Teaching is an honourable profession and most of us will agree that most teachers are completely sincere in their jobs.

Editor, The News:

Teaching is an honourable profession and most of us will agree that most teachers are completely sincere in their jobs, and we respect them for that.

However, it is those teachers who are ultimately responsible for the mess we are in regarding the current conflict.

After all, they, the members of the teachers’ federation, are the ones who have, for several decades now, elected ultra-militant executives.

When bargaining time comes, they start out with outlandish demands, far beyond what they themselves expect to get. That way they try to convince the public that they have made very significant concessions, when in fact, even after cutting back 50 per cent, the demands are still outrageous.

And don’t compare your wage packages to teachers in other provinces, but compare it to what thousands of British Columbians have to deal with.

For that matter, when will we, the people that pay every cent of your income, see a complete and open disclosure of teachers’ wage packages, including the cost of all benefits?

Furthermore, as members of the BCTF, you are the ones who can tell your executive to settle for the wage offer from the government. You can tell them, because they are answerable to you, not the other way around.

That will show that you are sincere when you say that it is all for the children.

Once the wage package has been agreed on, that is the time to zero in on class size and composition. But don’t forget that smaller classes means more teachers for the same amount of students and, consequently, less work for the current complement of teachers.

One more observation: teachers should be educators, not social workers. It is high time to reverse that trend.

There are numerous agencies to do the social work, and furthermore, we have to be much more critical of the parents that abdicate their responsibility of guiding their children and providing for them.

Walter Verwoerd

Maple Ridge

 

No pain, no gain

Editor, The News:

Teachers need to stick it out.

There will always be those who belittle teachers as simply greedy. They will, however, overlook the greediness of the government and, perhaps, their own greediness for that which is important to them, like their taxes, wages, mortgages, transport, food, medical, raising of their children.

Pot calling the kettle black?

The large majority of teachers are just people who care for their students, but who also care for their families.

Over quite a large number of years, the teachers have fallen behind police officers and nurses, for example, in wages, fighting more for class sizes and composition, and where did that get them?
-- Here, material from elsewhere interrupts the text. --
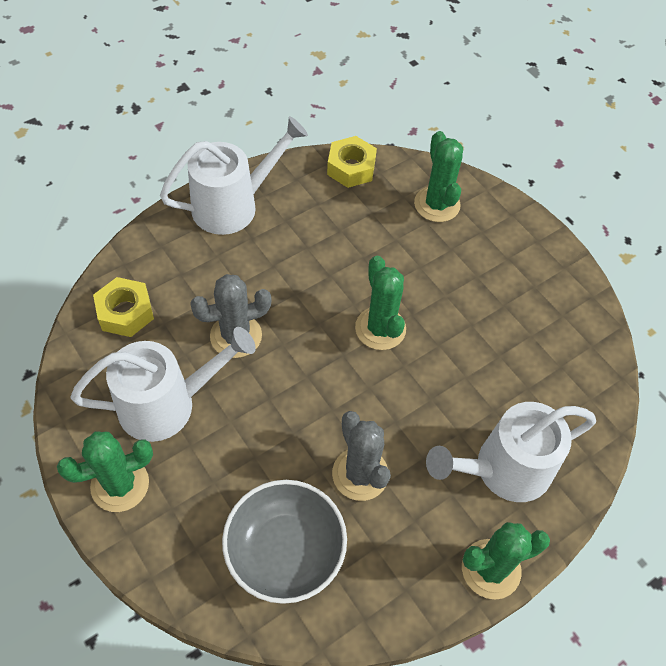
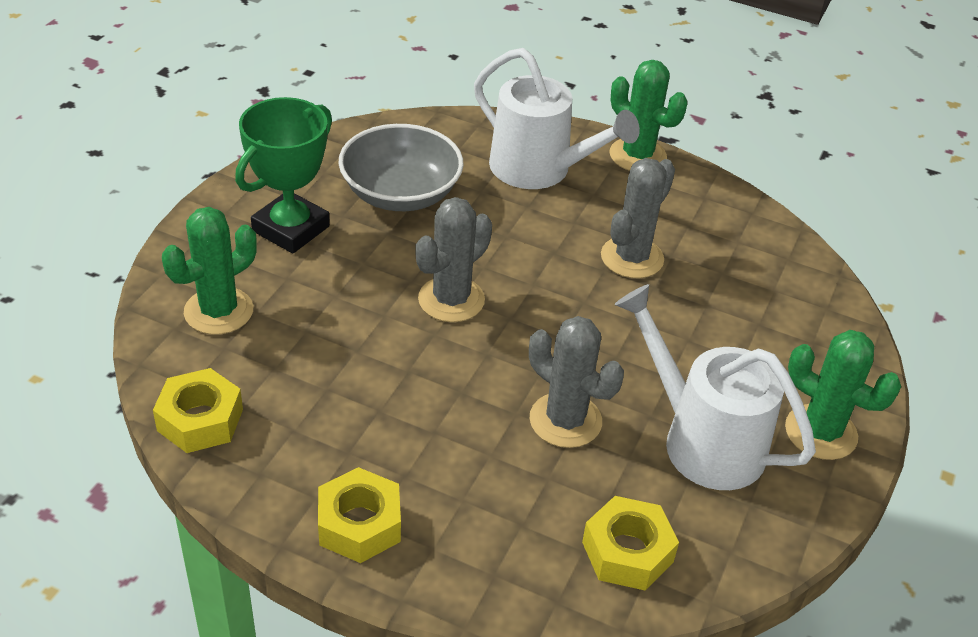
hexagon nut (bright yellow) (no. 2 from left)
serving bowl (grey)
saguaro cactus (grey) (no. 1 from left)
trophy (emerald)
They have fought over 10 years to get a Supreme Court ruling that indicated that the Liberal government was wrong in tearing up a contract and legislating their own conditions upon the teachers.

The government just continues to sidestep the ruling with delay tactics and essentially zero negotiation offerings.

Teachers in B.C. do not charge for extra-curricular activities like most teachers in the United States. Maybe they should. If I was a teacher now, I would, foremost, become a self-survivalist. It wouldn’t help me or the students to be burnt out by the government demands, ineffective and meek school boards, derisive parents, or ‘I can do no wrong’ students. Or government threats of punitive penalties or even jail. No pain, no gain.

Let the greedy belittlings go on. That is fair in a democracy.

That is the fault-finders’ right – unless the government legislates against their right to be treated fairly.